There’s a powerful conversation taking place across boardrooms, government halls, and university corridors: "Will AI take over our jobs? Our minds? Our lives?”
As the founder of Maser Group, a technology company rooted in Africa’s fast-evolving landscape, I’ve seen both sides of the AI debate — the excitement and the fear. But here’s the truth: AI is not our enemy. It is our amplifier.
We are at a turning point where decisions will define whether Africa becomes a consumer of AI or a creator of it. The myths need to be cleared. The possibilities need to be embraced. And the conversation needs grounding.

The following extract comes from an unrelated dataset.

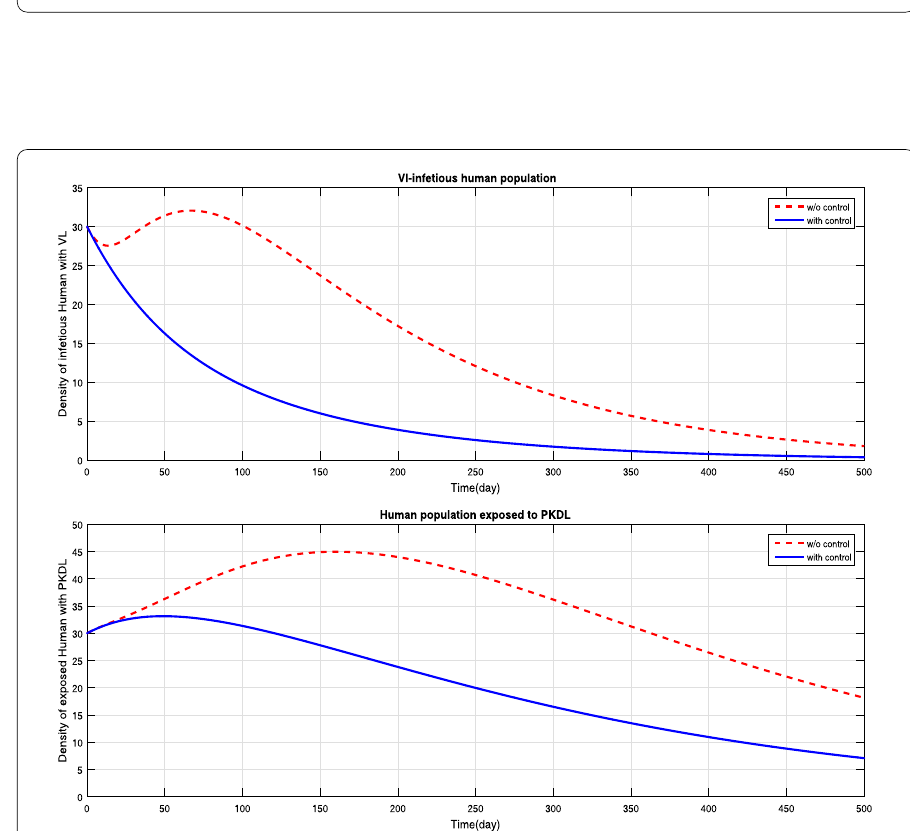
Figure 4 Comparison of behaviors with and without control in case of I 2 and E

Perception 1: AI will replace humans
Let’s be honest. AI will automate tasks but not the essence of human intelligence. Repetitive, time-consuming roles will evolve. But that evolution doesn’t mean elimination. It means redefinition.
A farmer with AI-powered crop prediction isn’t replaced, he’s empowered. A doctor using AI to detect disease earlier is not threatened, she’s enhanced. In truth, AI will remove the routine so we can focus on the remarkable.

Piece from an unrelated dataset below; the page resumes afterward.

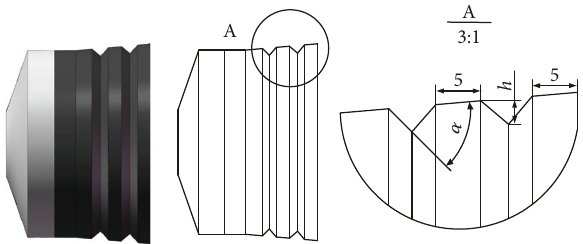
Figure 2: Striped piston and its structure and its dimensions (mm).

At Maser Group, we’re investing in tools that combine human intuition with AI efficiency, not to replace people, but to elevate them.
Perception 2: AI is only for the developed world
This is perhaps the most dangerous myth of all. Africa stands to gain more than any other region from AI. Why? Because we have the challenges that AI was built to solve access to healthcare, agricultural instability, infrastructure gaps, language translation, and education inequality.
AI is already being used to predict crop failure in Kenya, translate local dialects in Nigeria, and triage patient data in Ghana. The idea that Africa must wait its turn is outdated. We must leap, not lag.
Perception 3: AI is just about technology
AI is not just a tech issue, it’s a leadership issue. How we deploy it, regulate it, and educate our people about it will define our collective future. This is where I urge governments, schools, and businesses to come together.
We must not fear AI, we must prepare for it. That means policy that protects innovation without stifling it, training that empowers our youth to build, not just use AI, and tthical frameworks that ensure fairness and inclusion.
AI must be local, contextual, and inclusive — reflecting our values and solving our problems.
Africa must build, not just buy AI
As an entrepreneur who started from zero, I see AI as the next equalizer. It’s not science fiction. And for Africa, it can be the engine of education, the doctor in every village, the farmer’s advisor, the job creator.
Let us not ask if AI will shape our future. It already is.
The real question is: Will we shape AI for Africa, or let others shape it for us?
At Maser Group, we choose to shape it.
Prateek Suri is the Founder and CEO of Maser Group.